Regents Notebook: Athletic coaches’ contracts and information items spark heavy interest in Regents meeting

Elliott Pratt

Although the proposed operating budget was the buzz around the Special Budget Approval Meeting for the Board of Regents Friday, another action item, the approval of raises to athletic coaches’ contracts, also sparked debate.

Along with the action items, information items in areas of student housing and Study Abroad allowed the respective committees to boast about WKU.

Basketball coaches receive raises

The university and men’s basketball coach Ray Harper and women’s basketball coach Michele Clark-Heard have negotiated a first addendum to their respective employment contracts.

Harper’s base salary will be $500,000 with a $750,000 buyout. Heard’s base salary will rise from $150,000 to $200,000 with a $400,000 buyout.

Athletics director Todd Stewart used the basketball term “fast-break” as the mentality he wants to instill in his staff moving forward.

“We will find a way for our athletic department to be successful,” Stewart said. “We need to take a fast break mentality and stop talking about what we want to do and make it happen. “

The concern from Faculty Regent Patti Minter was that the coaches are getting pay raises while the new budget will not allow across the board bonuses for university faculty and staff.

Stewart said there won’t be a conflict with the operating budget because the money will come from private funds and reserve funds from the NCAA tournament revenues.

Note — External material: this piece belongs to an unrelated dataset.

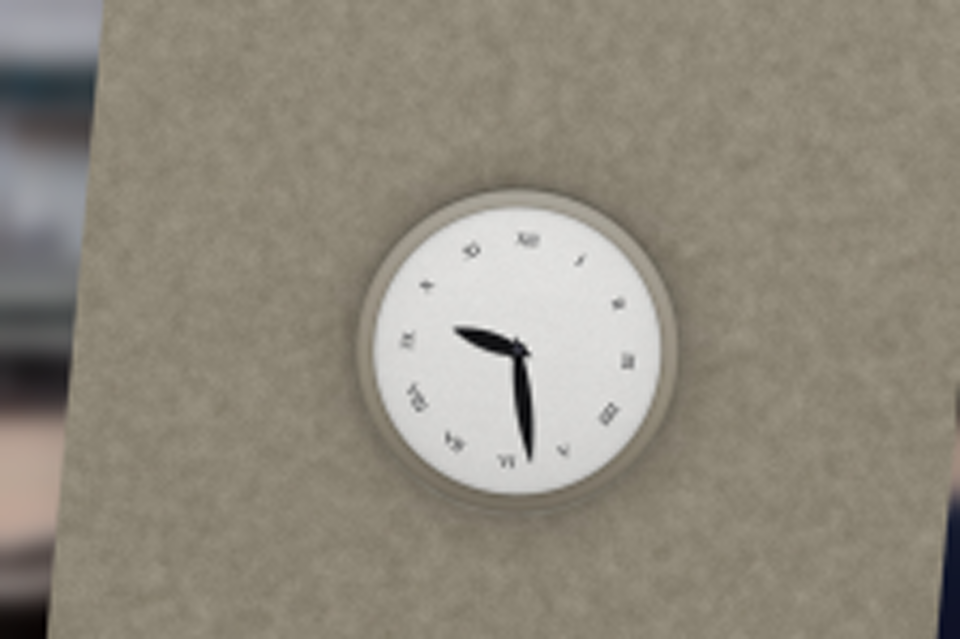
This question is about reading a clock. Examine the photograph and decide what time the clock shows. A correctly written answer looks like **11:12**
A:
**9:28**
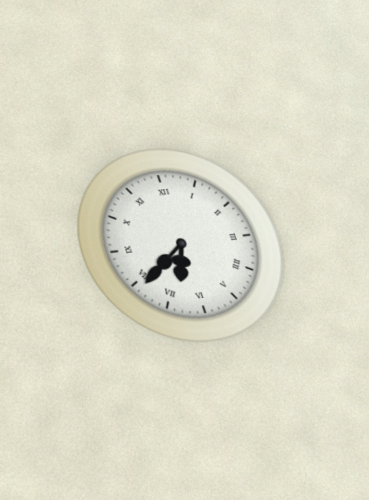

“There is money there that will more than cover this,” Stewart said.

Construction to begin on new apartment buildings

A student housing report at the meeting showed that the WKU Student Life Foundation (SLF) is proposing the construction of a 127 unit, four story, apartment building on the 1500 block of Kentucky Street.

Executive director of Housing and Residence Life Brian Kuster and vice president of student affairs Howard Bailey presented the project that will cost $19.4 million.  SLF has already invested $2 million in land and site improvements on the property.

Kuster said the positive reaction from students at apartments built on Kentucky Street last year made the decision to expand off campus living an easy one.

“Students very much enjoyed their experience there,” Kuster said. “When we had the renewal process in the spring we had a 250 person waiting list, so we know there is a demand for apartment living. “

The building will hold 95 two bedroom, two bath units and 32 one bedroom, one bath units. Each apartment will have a full kitchen, living room and utility room. Construction is set to begin immediately and will be completed by August 2014.

Ransdell shoots for more Study Abroad participation

Ransdell has strived to make WKU a leading American university with international reach. In the Board of Regents meeting he emphasized how much he wanted students to become more involved in Study Abroad and Study Away programs.

Study Away is a new exchange program that began just last year where students can pay WKU tuition to spend a semester or year studying at one of over 183 universities across the United States, Guam, Puerto Rico, and the Virgin Islands.

“In a nutshell, we’re attracting students from all over the world and we’re sending them out all over the world, including other places in the United States,” Provost Gordon Emslie said in his international enrollment report.

Along with sending students to other countries to study, Ransdell wants just as much for international students to come to WKU, saying in the meeting he wanted to bring more diversity to the university.

“We’re going to drive up our internationally enrollment and bring the world here,” Ransdell said. “So that students from our region sit next to students of other religions, other cultures, and get an international context on our own campus.”

Emslie’s international enrollment report showed that fall 2012 brought 356 directly admitted international students to WKU. 127 international students came to WKU through Navitas.

Ransdell said he still wants the involvement of students in Study Abroad to increase significantly.

“My long term vision is to get 90 percent or more of our Honors College in Study Abroad,” Ransdell said. “We want to get 10 percent of all other students in Study Abroad.”